En intervenant en France en 1917 lors de la Première Guerre mondiale, les Américains amènent dans leurs bagages un nouveau style de musique. Le jazz va rapidement se propager après guerre dans les boîtes de nuits, les cabarets et les music-halls des grandes capitales européennes à un moment où la jeune génération qui a survécu tourne la page dans ce que l’on appellera les années folles. A l’été 1923, la radio française est encore toute jeune. Trois stations opèrent dans la capitale, les postes publics de la Tour Eiffel et de l’Ecole supérieure des PTT et la station privée Radiola.
Au printemps, cette dernière a commencé à diffuser en fin de soirée le jeudi, un programme de musique dansante avec notamment l’orchestre du Pigall’s ou celui de Mario Cazes.
Et voici que pendant l’été 1923, ce créneau de radio-dancing est occupé par du jazz américain de 21h40 à 22h30. C’est le groupe de Harry Coffie, autrement orthographié Cofie, qui propose ce qui est la première émission de jazz d’une radio française.
Le groupe d’Harry Cofie
Dans le studio aménagé dans la cave du 79, boulevard Haussmann à Paris, on trouve donc Harry Cofie (Cofie Boehm de sa véritable identité) et au chant sa femme Madge, une anglo-américaine. Plus tard, c’est elle qui sera mis en avant dans ce duo sous le nom de Dinah. Elle tiendra différents cabarets à Paris, à Pigalle ou Montparnasse (le Fashionable night club en 31, le Dinah’s Shack en 32, le Regal en 1933). Le couple finira sa carrière en Argentine.
Buddie Gilmore et son trio à l’été 1924
Radiola remet ça l’année suivante. Elle propose à un autre jazz-band d’occuper la fin de soirée du jeudi. La radio vient tout juste de changer de nom pour celui de Radio-Paris. Dès le 5 juin, de 22 heures à 22h45, la case de radio-dancing est occupée par le groupe de Buddie Gilmore sous la direction de Seth Weeks. Buddie (ou Buddy) Gilmore est un batteur originaire de Caroline du Nord. Seth Weeks est le roi du banjo et de la mandoline.
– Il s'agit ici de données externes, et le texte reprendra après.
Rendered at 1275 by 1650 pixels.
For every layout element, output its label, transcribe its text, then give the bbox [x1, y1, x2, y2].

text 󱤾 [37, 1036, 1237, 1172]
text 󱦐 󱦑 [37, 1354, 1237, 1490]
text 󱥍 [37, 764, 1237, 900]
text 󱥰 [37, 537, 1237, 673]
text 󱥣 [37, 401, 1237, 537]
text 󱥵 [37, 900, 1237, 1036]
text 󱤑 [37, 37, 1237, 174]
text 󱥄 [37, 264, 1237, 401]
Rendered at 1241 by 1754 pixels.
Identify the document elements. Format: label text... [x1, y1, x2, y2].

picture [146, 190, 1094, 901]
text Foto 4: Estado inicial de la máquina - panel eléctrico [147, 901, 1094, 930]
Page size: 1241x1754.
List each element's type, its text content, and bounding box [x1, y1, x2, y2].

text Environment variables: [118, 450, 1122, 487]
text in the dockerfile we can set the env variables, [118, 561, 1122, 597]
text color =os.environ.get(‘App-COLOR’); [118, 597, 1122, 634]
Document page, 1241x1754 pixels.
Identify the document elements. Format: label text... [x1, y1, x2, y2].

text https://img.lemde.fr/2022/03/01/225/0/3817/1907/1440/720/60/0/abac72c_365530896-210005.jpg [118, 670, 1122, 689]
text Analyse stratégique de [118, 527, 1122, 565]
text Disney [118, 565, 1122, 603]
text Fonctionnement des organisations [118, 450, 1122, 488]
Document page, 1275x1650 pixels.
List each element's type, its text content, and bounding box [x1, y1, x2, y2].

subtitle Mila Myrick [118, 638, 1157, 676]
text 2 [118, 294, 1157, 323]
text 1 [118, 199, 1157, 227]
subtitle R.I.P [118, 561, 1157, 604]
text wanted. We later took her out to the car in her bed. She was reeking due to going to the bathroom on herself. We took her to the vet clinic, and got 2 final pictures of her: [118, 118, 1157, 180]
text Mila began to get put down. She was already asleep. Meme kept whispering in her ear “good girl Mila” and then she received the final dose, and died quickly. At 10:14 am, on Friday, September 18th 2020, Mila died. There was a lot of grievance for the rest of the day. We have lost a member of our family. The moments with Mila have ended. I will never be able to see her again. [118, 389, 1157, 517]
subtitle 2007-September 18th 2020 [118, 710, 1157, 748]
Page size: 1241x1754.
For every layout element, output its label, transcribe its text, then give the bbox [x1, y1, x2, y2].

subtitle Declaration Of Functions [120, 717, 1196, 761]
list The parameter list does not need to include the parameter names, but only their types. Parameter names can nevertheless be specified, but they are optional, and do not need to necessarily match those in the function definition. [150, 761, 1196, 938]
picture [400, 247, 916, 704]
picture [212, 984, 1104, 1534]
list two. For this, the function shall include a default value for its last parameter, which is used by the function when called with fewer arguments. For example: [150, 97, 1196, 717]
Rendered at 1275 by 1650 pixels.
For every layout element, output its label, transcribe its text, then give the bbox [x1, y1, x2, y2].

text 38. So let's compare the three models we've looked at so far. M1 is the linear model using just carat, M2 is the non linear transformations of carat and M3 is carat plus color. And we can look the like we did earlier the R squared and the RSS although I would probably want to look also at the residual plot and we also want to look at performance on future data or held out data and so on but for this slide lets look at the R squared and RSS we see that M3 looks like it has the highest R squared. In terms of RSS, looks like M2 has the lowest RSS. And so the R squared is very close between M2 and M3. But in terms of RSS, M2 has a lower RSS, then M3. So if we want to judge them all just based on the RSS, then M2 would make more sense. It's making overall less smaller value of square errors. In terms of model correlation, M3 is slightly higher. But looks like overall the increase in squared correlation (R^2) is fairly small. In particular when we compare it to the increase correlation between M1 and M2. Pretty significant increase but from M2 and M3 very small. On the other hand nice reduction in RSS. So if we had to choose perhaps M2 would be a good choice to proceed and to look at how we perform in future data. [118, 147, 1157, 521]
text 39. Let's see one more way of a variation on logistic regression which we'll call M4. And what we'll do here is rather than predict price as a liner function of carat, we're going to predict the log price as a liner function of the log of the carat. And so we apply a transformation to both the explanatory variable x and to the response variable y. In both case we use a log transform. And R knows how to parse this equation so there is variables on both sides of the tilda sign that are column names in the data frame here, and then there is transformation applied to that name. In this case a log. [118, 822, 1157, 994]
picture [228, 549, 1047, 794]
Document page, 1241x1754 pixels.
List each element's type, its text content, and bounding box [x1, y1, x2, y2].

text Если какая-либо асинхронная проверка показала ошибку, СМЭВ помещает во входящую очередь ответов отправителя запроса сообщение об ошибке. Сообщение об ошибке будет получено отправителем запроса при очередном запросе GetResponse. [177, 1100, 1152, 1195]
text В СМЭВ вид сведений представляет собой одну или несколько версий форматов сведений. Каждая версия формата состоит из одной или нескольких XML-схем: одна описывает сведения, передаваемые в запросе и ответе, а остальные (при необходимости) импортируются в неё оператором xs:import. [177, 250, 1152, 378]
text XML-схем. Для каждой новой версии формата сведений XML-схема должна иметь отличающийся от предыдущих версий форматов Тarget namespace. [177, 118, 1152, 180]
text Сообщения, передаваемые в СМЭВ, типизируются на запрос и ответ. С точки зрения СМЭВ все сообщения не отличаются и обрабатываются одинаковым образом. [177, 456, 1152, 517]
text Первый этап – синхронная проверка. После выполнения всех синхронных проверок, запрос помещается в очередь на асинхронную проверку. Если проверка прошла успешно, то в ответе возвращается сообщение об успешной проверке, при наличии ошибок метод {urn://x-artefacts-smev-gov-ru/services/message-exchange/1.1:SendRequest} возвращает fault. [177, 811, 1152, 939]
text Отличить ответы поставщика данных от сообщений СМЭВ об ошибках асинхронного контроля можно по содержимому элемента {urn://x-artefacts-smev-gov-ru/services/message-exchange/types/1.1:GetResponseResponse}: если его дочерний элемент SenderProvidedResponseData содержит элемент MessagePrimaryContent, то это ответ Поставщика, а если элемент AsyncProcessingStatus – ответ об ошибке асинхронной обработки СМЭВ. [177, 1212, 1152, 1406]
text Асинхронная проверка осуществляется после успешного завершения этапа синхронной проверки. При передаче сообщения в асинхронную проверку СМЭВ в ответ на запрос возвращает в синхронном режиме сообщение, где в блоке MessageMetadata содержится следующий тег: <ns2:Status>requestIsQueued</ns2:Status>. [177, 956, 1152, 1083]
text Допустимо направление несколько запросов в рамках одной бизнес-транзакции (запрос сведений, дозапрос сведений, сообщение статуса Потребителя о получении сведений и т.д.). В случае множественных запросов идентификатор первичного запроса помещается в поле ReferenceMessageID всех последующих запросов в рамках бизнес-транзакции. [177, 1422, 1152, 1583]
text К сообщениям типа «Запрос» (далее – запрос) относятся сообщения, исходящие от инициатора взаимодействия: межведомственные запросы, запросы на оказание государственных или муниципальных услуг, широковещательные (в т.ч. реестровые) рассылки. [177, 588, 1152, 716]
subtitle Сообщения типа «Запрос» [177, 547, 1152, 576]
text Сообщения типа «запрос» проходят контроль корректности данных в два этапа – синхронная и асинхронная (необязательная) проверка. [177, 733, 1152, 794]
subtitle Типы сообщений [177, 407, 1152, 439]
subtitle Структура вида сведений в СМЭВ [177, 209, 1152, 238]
Il reste de leur passage à Radio-Paris, les impressions de Radiolo (Marcel Laporte) qui écrit en 1925 dans ses mémoires (Grasset) : « La musique le disloque, le détraque, le déchaîne. Il frappe sur tout et partout, sur les pupitres, les chaises, sur sa tête même, hurlant des mots nègres, entraînant tout dans un mouvement endiablé. » Une femme, connue sous le nom de Mrs Buddie, est au piano. Enfin, il y a Seth Weeks au banjo, « admirable de calme et de bonne humeur grattant avec énergie« . Et quand Radiolo annonce leur titre « ils s’envoient des coups de poing dans les côtes, des claques sur les cuisses, étouffent des rires énormes pendant dix minutes« . Radiolo était loin d’être bilingue…
L’initiative de Radiola-Radio-Paris ne sera pas renouvelée l’été suivant. Le jazz va continuer de cartonner dans le monde de la nuit mais va avoir du mal à s’imposer sur les ondes.
Une dizaine d’années plus tard, alors que Jacques Canetti propose chaque lundi soir de 19h30 à 20 heures sur le Poste parisien, les nouveaux disques de jazz hot, il doit faire face à des réactions très virulentes des auditeurs contre une musique souvent qualifiée de sauvage. La standardiste, expliquera-t-il, n’osait pas lui rapporter les propos des auditeurs scandalisés. Il restera cependant à l’antenne de novembre 1932 à l’été 1934.